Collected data

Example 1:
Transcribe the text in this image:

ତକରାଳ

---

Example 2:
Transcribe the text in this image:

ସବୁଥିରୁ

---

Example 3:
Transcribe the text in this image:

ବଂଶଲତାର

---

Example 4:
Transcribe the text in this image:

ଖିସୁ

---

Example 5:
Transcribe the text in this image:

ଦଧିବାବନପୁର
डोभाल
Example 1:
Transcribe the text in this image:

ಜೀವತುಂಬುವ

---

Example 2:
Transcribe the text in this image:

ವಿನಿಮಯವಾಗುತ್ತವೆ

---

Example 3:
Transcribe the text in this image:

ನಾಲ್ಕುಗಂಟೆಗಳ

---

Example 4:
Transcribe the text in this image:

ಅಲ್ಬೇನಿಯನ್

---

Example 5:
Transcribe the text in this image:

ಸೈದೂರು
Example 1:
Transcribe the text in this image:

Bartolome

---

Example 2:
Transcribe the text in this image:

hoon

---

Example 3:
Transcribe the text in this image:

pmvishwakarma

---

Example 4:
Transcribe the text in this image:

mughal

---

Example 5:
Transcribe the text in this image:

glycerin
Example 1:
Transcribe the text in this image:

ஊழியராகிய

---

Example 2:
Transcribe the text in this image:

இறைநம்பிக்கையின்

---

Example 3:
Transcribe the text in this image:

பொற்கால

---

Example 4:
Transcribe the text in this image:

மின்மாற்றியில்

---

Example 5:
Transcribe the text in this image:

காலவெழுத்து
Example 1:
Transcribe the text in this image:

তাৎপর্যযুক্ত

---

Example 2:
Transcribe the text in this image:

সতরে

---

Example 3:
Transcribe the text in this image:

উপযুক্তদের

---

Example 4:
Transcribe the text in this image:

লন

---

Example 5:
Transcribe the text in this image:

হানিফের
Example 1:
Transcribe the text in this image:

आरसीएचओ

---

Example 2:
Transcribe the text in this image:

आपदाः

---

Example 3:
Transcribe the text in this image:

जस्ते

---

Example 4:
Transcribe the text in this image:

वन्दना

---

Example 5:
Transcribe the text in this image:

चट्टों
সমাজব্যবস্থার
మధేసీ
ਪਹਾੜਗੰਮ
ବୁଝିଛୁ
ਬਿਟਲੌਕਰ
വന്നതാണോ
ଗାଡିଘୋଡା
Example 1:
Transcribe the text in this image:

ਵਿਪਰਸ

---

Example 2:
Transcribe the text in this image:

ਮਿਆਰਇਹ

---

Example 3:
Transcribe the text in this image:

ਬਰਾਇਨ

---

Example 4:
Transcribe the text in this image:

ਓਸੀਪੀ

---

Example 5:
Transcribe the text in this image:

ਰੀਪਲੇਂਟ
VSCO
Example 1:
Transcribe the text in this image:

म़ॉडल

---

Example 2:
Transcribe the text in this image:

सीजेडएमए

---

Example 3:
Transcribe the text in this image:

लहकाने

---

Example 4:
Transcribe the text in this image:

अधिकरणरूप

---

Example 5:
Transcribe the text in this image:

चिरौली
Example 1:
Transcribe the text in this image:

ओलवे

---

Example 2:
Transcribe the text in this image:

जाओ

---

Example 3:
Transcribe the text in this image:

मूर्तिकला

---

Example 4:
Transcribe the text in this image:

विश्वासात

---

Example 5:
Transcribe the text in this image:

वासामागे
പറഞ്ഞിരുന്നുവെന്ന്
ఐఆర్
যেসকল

TASK TO COMPLETE
Without omission, return all of the records exactly as given.

COMPLETED EXERCISE
Example 1:
Transcribe the text in this image:

ତକରାଳ

---

Example 2:
Transcribe the text in this image:

ସବୁଥିରୁ

---

Example 3:
Transcribe the text in this image:

ବଂଶଲତାର

---

Example 4:
Transcribe the text in this image:

ଖିସୁ

---

Example 5:
Transcribe the text in this image:

ଦଧିବାବନପୁର
डोभाल
Example 1:
Transcribe the text in this image:

ಜೀವತುಂಬುವ

---

Example 2:
Transcribe the text in this image:

ವಿನಿಮಯವಾಗುತ್ತವೆ

---

Example 3:
Transcribe the text in this image:

ನಾಲ್ಕುಗಂಟೆಗಳ

---

Example 4:
Transcribe the text in this image:

ಅಲ್ಬೇನಿಯನ್

---

Example 5:
Transcribe the text in this image:

ಸೈದೂರು
Example 1:
Transcribe the text in this image:

Bartolome

---

Example 2:
Transcribe the text in this image:

hoon

---

Example 3:
Transcribe the text in this image:

pmvishwakarma

---

Example 4:
Transcribe the text in this image:

mughal

---

Example 5:
Transcribe the text in this image:

glycerin
Example 1:
Transcribe the text in this image:

ஊழியராகிய

---

Example 2:
Transcribe the text in this image:

இறைநம்பிக்கையின்

---

Example 3:
Transcribe the text in this image:

பொற்கால

---

Example 4:
Transcribe the text in this image:

மின்மாற்றியில்

---

Example 5:
Transcribe the text in this image:

காலவெழுத்து
Example 1:
Transcribe the text in this image:

তাৎপর্যযুক্ত

---

Example 2:
Transcribe the text in this image:

সতরে

---

Example 3:
Transcribe the text in this image:

উপযুক্তদের

---

Example 4:
Transcribe the text in this image:

লন

---

Example 5:
Transcribe the text in this image:

হানিফের
Example 1:
Transcribe the text in this image:

आरसीएचओ

---

Example 2:
Transcribe the text in this image:

आपदाः

---

Example 3:
Transcribe the text in this image:

जस्ते

---

Example 4:
Transcribe the text in this image:

वन्दना

---

Example 5:
Transcribe the text in this image:

चट्टों
সমাজব্যবস্থার
మధేసీ
ਪਹਾੜਗੰਮ
ବୁଝିଛୁ
ਬਿਟਲੌਕਰ
വന്നതാണോ
ଗାଡିଘୋଡା
Example 1:
Transcribe the text in this image:

ਵਿਪਰਸ

---

Example 2:
Transcribe the text in this image:

ਮਿਆਰਇਹ

---

Example 3:
Transcribe the text in this image:

ਬਰਾਇਨ

---

Example 4:
Transcribe the text in this image:

ਓਸੀਪੀ

---

Example 5:
Transcribe the text in this image:

ਰੀਪਲੇਂਟ
VSCO
Example 1:
Transcribe the text in this image:

म़ॉडल

---

Example 2:
Transcribe the text in this image:

सीजेडएमए

---

Example 3:
Transcribe the text in this image:

लहकाने

---

Example 4:
Transcribe the text in this image:

अधिकरणरूप

---

Example 5:
Transcribe the text in this image:

चिरौली
Example 1:
Transcribe the text in this image:

ओलवे

---

Example 2:
Transcribe the text in this image:

जाओ

---

Example 3:
Transcribe the text in this image:

मूर्तिकला

---

Example 4:
Transcribe the text in this image:

विश्वासात

---

Example 5:
Transcribe the text in this image:

वासामागे
പറഞ്ഞിരുന്നുവെന്ന്
ఐఆర్
যেসকল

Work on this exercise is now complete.